Politics

What It Means When the Pulitzers Honor a Reluctant Journalist

A teenage witness to murder didn’t choose to bear the weight of history.

People look on as sunlight falls on a portrait of George Floyd at George Floyd Square on June 3.
People look on as sunlight falls on a portrait of George Floyd at George Floyd Square on June 3. Stephen Maturen/Getty Images

Two children witnessed a murder.

When she was 17 years old, standing next to her 9-year-old cousin, Darnella Frazier filmed the murder of George Floyd. Last week, she won a Special Citation from the Pulitzer Board for that filming, and the response was overwhelmingly positive. Many of the reactions posted online praised the teenager for her bravery and the gusto it takes to so boldly challenge false police narratives. And Frazier’s decision to film a murderer committing a heinous act against another human being was certainly journalistic in essence, and its effect. It’s hard to sensibly argue that a video that spurred national uprisings against racism, and which prompted an investigation that eventually led to a guilty verdict against a cop, is anything but a journalistic feat.

The Pulitzer Board captured this element aptly in their announcement: “For courageously recording the murder of George Floyd, a video that spurred protests against police brutality around the world, highlighting the crucial role of citizens in journalists’ quest for truth and justice.”

What was missing from the Pulitzer Board’s commentary and the overall praise, most tellingly, is a clear acknowledgment of the distance between a reporter’s professional decision to go tell a story and Frazier’s recording of what was done in front of her—and of the burden of racism and trauma that a teenager had to bear because she took on that role.

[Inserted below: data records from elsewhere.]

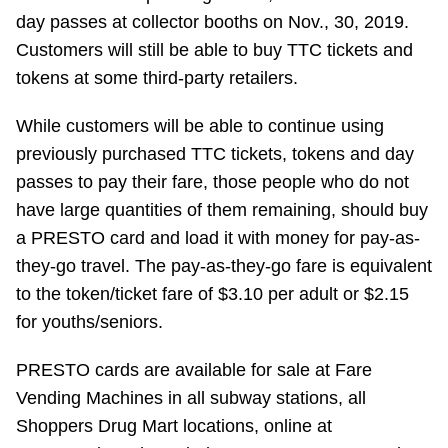
day passes at collector booths on Nov., 30, 2019.
Riding the TTC
Customers will still be able to buy TTC tickets and
tokens at some third-party retailers.
News
While customers will be able to continue using
Diversity
previously purchased TTC tickets, tokens and day
passes to pay their fare, those people who do not
have large quantities of them remaining, should buy
Explore Toronto
a PRESTO card and load it with money for pay-as-
they-go travel. The pay-as-they-go fare is equivalent
Jobs
to the token/ticket fare of $3.10 per adult or $2.15
for youths/seniors.
Trip planner
PRESTO cards are available for sale at Fare
Vending Machines in all subway stations, all
The Interchange
Shoppers Drug Mart locations, online at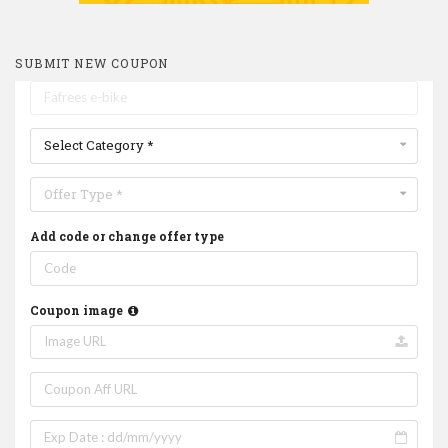
SUBMIT NEW COUPON
Select Category *
Offer Type *
Add code or change offer type
Coupon image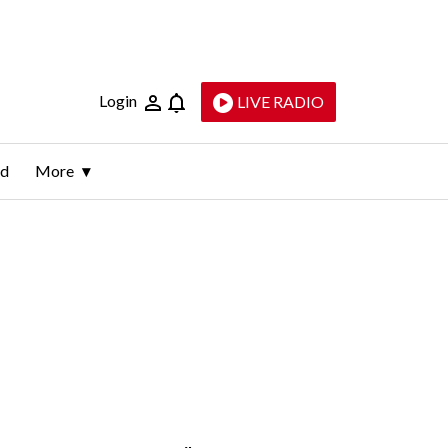
Login
LIVE RADIO
ld
More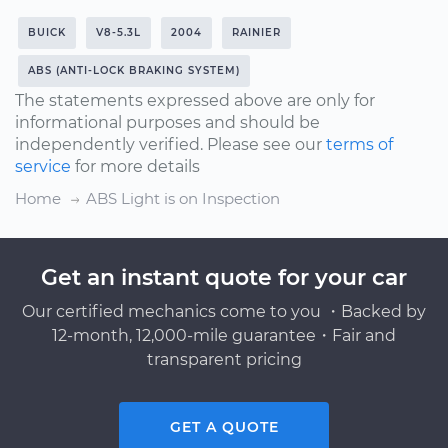
BUICK
V8-5.3L
2004
RAINIER
ABS (ANTI-LOCK BRAKING SYSTEM)
The statements expressed above are only for
informational purposes and should be
independently verified. Please see our
terms of
service
for more details
Home
ABS Light is on Inspection
Get an instant quote for your car
Our certified mechanics come to you ・Backed by
12-month, 12,000-mile guarantee・Fair and
transparent pricing
GET A QUOTE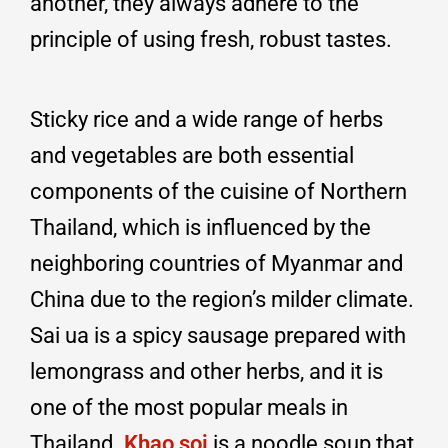
another, they always adhere to the
principle of using fresh, robust tastes.
Sticky rice and a wide range of herbs
and vegetables are both essential
components of the cuisine of Northern
Thailand, which is influenced by the
neighboring countries of Myanmar and
China due to the region’s milder climate.
Sai ua is a spicy sausage prepared with
lemongrass and other herbs, and it is
one of the most popular meals in
Thailand.
Khao soi
is a noodle soup that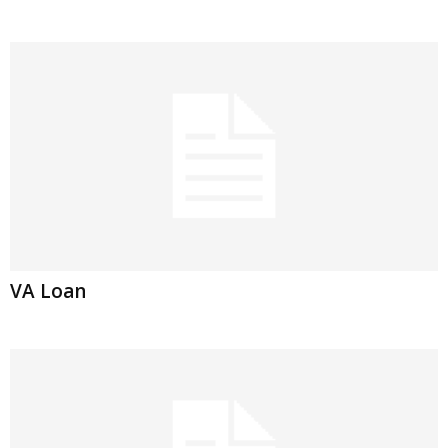
VA Loan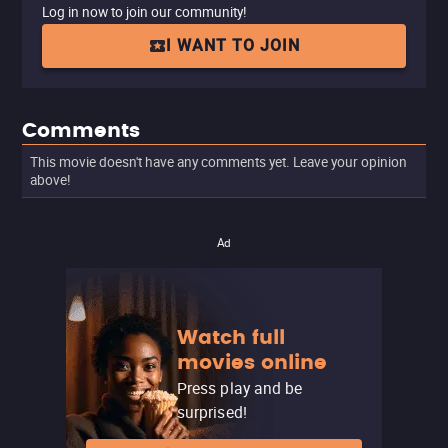
Log in now to join our community!
I WANT TO JOIN
Comments
This movie doesn't have any comments yet. Leave your opinion
above!
Ad
Watch full
movies online
Press play and be
surprised!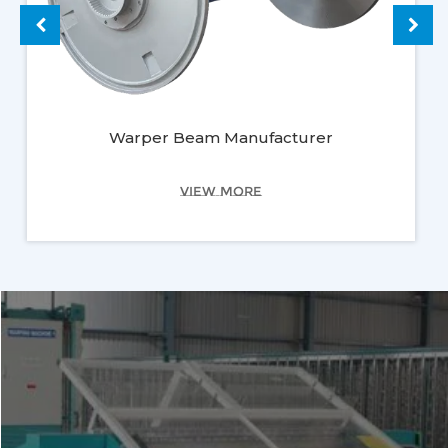
Warper Beam Manufacturer
VIEW MORE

Frazier has been vocal about what it meant to her. She detailed her experiences following Floyd’s death in an Instagram post uploaded a year afterward. It’s a nuanced glimpse of her very complicated feelings about filming such a traumatic instance—including how witnessing such an event, and the weight of being that conduit, has ruptured a piece of her and of her loved ones:

I am 18 now and I still hold the weight and trauma of what I witnessed a year ago. It’s a little easier now, but I’m not who I used to be. A part of my childhood was taken from me. My 9-year-old cousin who witnessed the same thing I did got a part of her childhood taken from her. Having to up and leave because my home was no longer safe, waking up to reporters at my door, closing my eyes at night only to see a man who is brown like me, lifeless on the ground. I couldn’t sleep properly for weeks. I used to shake so bad at night my mom had to rock me to sleep. Hopping from hotel to hotel because we didn’t have a home and looking over our back every day in the process. Having panic and anxiety attacks every time I seen a police car, not knowing who to trust because a lot of people are evil with bad intentions.

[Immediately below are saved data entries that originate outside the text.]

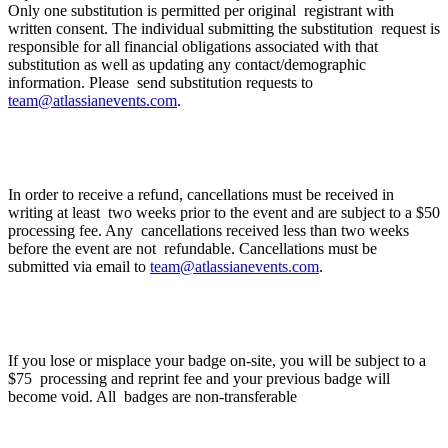
Only one substitution is permitted per original registrant with
written consent. The individual submitting the substitution request is
responsible for all financial obligations associated with that
substitution as well as updating any contact/demographic
information. Please send substitution requests to
team@atlassianevents.com
.
Cancellation Policy
In order to receive a refund, cancellations must be received in
writing at least two weeks prior to the event and are subject to a $50
processing fee. Any cancellations received less than two weeks
before the event are not refundable. Cancellations must be
submitted via email to
team@atlassianevents.com
.
What happens if I lose my badge?
If you lose or misplace your badge on-site, you will be subject to a
$75 processing and reprint fee and your previous badge will
become void. All badges are non-transferable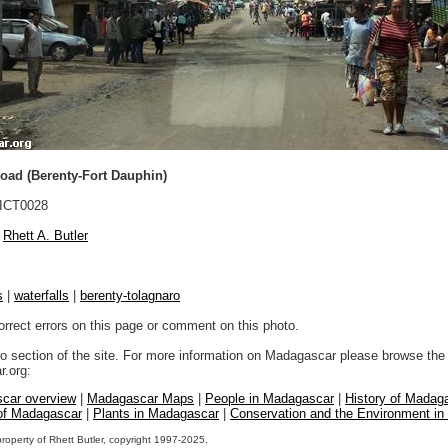
oad (Berenty-Fort Dauphin)
ICT0028
Rhett A. Butler
s
|
waterfalls
|
berenty-tolagnaro
orrect errors on this page or comment on this photo.
to section of the site. For more information on Madagascar please browse the 
.org:
car overview
|
Madagascar Maps
|
People in Madagascar
|
History of Madag
 of Madagascar
|
Plants in Madagascar
|
Conservation and the Environment i
property of Rhett Butler, copyright 1997-2025.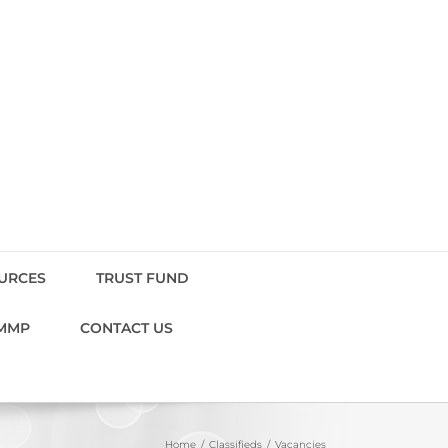
OURCES
TRUST FUND
MMP
CONTACT US
Home
Classifieds
Vacancies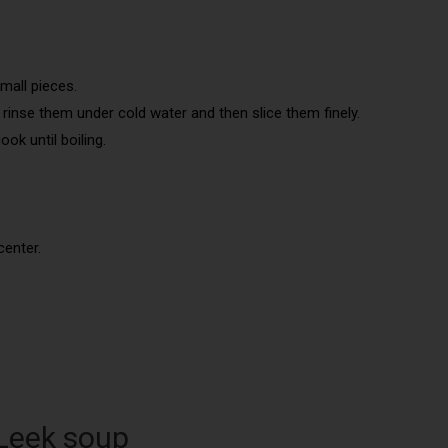
mall pieces.
d rinse them under cold water and then slice them finely.
ok until boiling.
center.
 Leek soup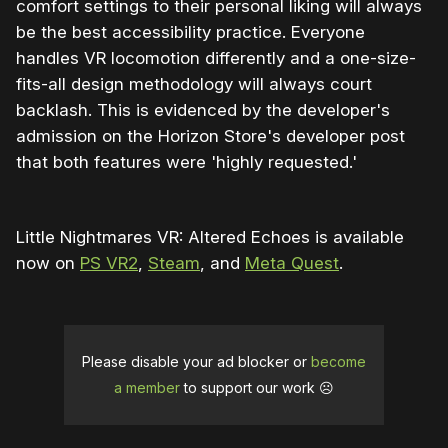
comfort settings to their personal liking will always
be the best accessibility practice. Everyone
handles VR locomotion differently and a one-size-
fits-all design methodology will always court
backlash. This is evidenced by the developer's
admission on the Horizon Store's developer post
that both features were 'highly requested.'
Little Nightmares VR: Altered Echoes is available
now on
PS VR2
,
Steam
, and
Meta Quest
.
Please disable your ad blocker or
become
a member
to support our work ☹️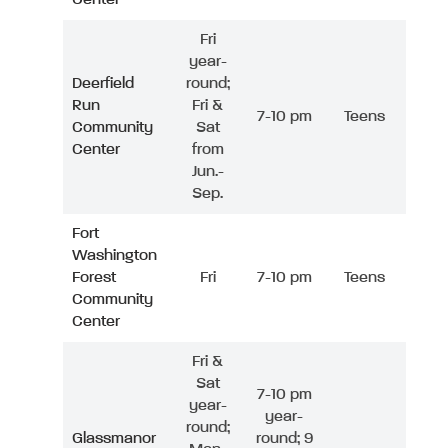
Fri
year-
Deerfield
round;
Run
Fri &
7-10 pm
Teens
Community
Sat
Center
from
Jun.-
Sep.
Fort
Washington
Forest
Fri
7-10 pm
Teens
Community
Center
Fri &
Sat
7-10 pm
year-
year-
round;
Glassmanor
round; 9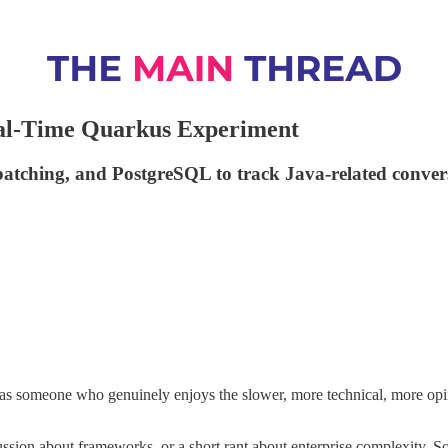
Real-Time Quarkus Experiment
 batching, and PostgreSQL to track Java-related conver
t as someone who genuinely enjoys the slower, more technical, more opi
sion about frameworks, or a short rant about enterprise complexity. Som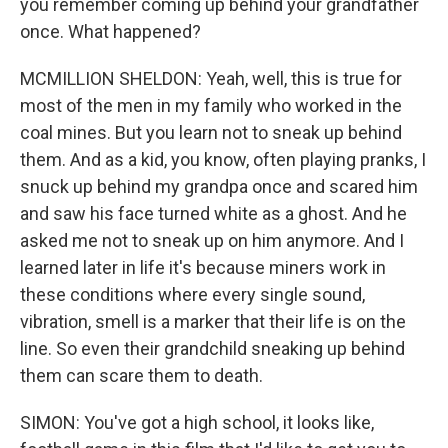
you remember coming up behind your grandfather
once. What happened?
MCMILLION SHELDON: Yeah, well, this is true for
most of the men in my family who worked in the
coal mines. But you learn not to sneak up behind
them. And as a kid, you know, often playing pranks, I
snuck up behind my grandpa once and scared him
and saw his face turned white as a ghost. And he
asked me not to sneak up on him anymore. And I
learned later in life it's because miners work in
these conditions where every single sound,
vibration, smell is a marker that their life is on the
line. So even their grandchild sneaking up behind
them can scare them to death.
SIMON: You've got a high school, it looks like,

I hold that weight. A lot of people call me a hero even though I don’t see myself as one. I was just in the right place at the right time. Behind this smile, behind these awards, behind the publicity, I’m a girl trying to heal from something I am reminded of every day. Everyone talks about the girl who recorded George Floyd’s death, but to actually be her is a different story.

Don’t forget that two children witnessed a murder.

No one can righteously argue that her sharing the footage wasn’t brave. Of course it was. Frazier herself, in a rare interaction with a reporter, told the Star Tribune that her decision was rooted in a desire for people to know the truth about what happened.

But such a courageous act cannot be properly applauded without considering, and recognizing, the stakes.

The majority of the narrative around the filming has been bastardized and morphed into one that simply praises Frazier, a Black teenager, for bearing witness to an act of police terror against a Black man. She is being applauded for being strong. The glory thrown onto “strong Black women,” though, tends to be as heavy as the pain, since it only serves to mask their anguish. The consequences can be dire for one’s health and overall wellness.

Something is always taken from the people who are thrust into the spotlight after witnessing an act of police terror. Ramsey Orta was targeted and harassed by the NYPD after he filmed one of their officers killing Eric Garner. Feidin Santana, who filmed the death of Walter Scott, dealt with death threats and an omnipresent fear for his life. Diamond Reynolds was arrested immediately after she witnessed and livestreamed the shooting of Philando Castile. As she’s wailing in the recording, anguished in the backseat, her then four-year-old consoles her. Tajai Rice, the sister of Tamir, was tackled and handcuffed by officers at the scene of her 12-year-old brother’s killing.

The reframing of Frazier’s experience as award-winning journalism echoes the off-key tributes to Floyd one year after his murder, thanking him for his “sacrifice”—as if he had chosen to be a civil rights leader, rather than simply being a person who wanted to keep living and breathing in the world. The trauma that comes from bearing witness and then countering the police narrative infuses families and, as Frazier put it, fundamentally changes them. They all share justified paranoia, not wanting to be seen as a hero but as humans who are working through an immense sorrow, and to return to a time before they felt so vulnerably exposed.

No citation or award can undo such harm, or two children witnessing a murder.